The question that remains is, does it work? Even if it does not look like it makes sense, the output could still make sense, if other implementations follow the specification to a similar degree. I know Zotero does not entirely follow it — all the spec anomalies that are implemented are attributed to weird EndNote quirks, not the weird spec quirks.

That made me wonder to what degree the EndNote implementation follows the specification. However, I do not have EndNote, so this is a call to action! Can you help me with clearing up the RIS cloud for me by submitting your RIS exports to a CC0-licensed repo? Preferably with all kinds of reference types — articles, books, chapters, conference papers, webpages, software, patents, bills, maps, artworks, whatever you can find. For legal reasons, please replace abstracts and other copyrightable content by [... omitted].
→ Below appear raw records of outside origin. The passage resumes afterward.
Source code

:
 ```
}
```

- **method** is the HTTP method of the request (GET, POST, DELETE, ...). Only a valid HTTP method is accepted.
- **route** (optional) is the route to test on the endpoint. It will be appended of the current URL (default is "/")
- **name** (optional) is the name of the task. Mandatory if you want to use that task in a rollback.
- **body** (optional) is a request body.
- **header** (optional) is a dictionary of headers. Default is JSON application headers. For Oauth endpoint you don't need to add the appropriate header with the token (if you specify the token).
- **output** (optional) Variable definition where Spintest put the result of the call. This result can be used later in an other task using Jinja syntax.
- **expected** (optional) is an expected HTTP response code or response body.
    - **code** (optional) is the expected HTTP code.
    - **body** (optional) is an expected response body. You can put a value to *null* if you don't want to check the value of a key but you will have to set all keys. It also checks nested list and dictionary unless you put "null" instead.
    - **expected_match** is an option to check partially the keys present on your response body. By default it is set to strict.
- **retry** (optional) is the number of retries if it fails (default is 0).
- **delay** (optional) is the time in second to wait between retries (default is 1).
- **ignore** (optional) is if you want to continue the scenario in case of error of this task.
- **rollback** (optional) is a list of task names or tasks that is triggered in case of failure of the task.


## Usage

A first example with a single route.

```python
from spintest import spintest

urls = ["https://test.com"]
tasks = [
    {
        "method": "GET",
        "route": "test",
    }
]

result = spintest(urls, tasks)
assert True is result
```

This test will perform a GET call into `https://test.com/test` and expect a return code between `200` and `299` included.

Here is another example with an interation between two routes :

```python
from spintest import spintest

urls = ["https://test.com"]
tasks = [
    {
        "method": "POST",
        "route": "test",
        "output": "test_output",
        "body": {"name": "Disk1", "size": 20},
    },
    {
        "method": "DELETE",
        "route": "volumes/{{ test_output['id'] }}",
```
In the meantime, I will be collecting RIS exports from other sources, like Zotero and Mendeley and websites like Google Scholar, BMC and PubMed Central. If you know of any other sources, please let me know!

Tuesday, July 30, 2019

Citation.js: RIS Rework Pt. 1

Citation.js: RIS Rework Pt. 1

So a while ago I was looking around for the RIS specification again. I had not found it earlier, only a reference implementation from Zotero, a surprisingly complete list of tags and types on Wikipedia and some examples from various websites and programs exporting RIS files. They did not seem to go together well, however. There were some slight differences in tags here and there, and a bunch of useful tags listed by Wikipedia were labelled “degenerate” in the Zotero codebase, and only used for imports — implying some sort of problem.

What could be going on? Well, I checked out the references on the Wikipedia page again, to see if there really was no official specification or some other more reliable source where it got its information from. And, suddenly, there was an actual source this time. I do not know how I missed it earlier, but there was a page (archived) that linked to a zip file containing a PDF file with general specifications and an Excel file with sheets with property lists for all different types.
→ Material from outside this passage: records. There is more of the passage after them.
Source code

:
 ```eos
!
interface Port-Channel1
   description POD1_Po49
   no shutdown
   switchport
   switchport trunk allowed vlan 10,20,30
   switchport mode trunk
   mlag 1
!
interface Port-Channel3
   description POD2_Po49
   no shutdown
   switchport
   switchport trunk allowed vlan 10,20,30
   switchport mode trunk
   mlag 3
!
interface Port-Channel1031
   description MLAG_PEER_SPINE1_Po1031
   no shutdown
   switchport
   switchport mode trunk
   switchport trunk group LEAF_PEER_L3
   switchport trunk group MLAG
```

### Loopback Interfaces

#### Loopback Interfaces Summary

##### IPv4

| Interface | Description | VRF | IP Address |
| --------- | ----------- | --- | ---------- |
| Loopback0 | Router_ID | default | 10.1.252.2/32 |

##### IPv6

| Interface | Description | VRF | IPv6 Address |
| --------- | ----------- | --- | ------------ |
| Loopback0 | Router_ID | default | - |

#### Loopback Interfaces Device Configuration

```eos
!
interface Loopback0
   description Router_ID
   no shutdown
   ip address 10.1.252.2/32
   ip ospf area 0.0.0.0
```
That sounded useful, so I spent waaayy to much time automating a script to turn those sheets — with a bunch of user input — into usable mappings for Citation.js. I just finished that today, apart from some… questionable mappings, but I wanted to at least test the final script with an example. As for the results, well, see for yourself. The example, from the Wikipedia page (CC-BY-SA 3.0 Unported) was

TY  - JOUR
T1  - On computable numbers, with an application to the Entscheidungsproblem
A1  - Turing, Alan Mathison
JO  - Proc. of London Mathematical Society
VL  - 47
IS  - 1
SP  - 230
EP  - 265
Y1  - 1937
ER  -

and my results were

{ issue: 1, page: 230, type: 'article-journal', volume: 47 }

That looked really weird and disappointing. Again, what could possibly be going on here? The example on Wikipedia is using T1, A1, JO and Y1 while the specs say to use TI, AU, T2 and PY here. Where are these differences coming from?

After some digging around on Wikipedia I found a comment saying that there are in fact two specifications: one from 2011 and one from before. The archived spec I checked out was from 2012 (as linked by Wikipedia!), while they use the version from before 2011; which luckily is still available. To be continued.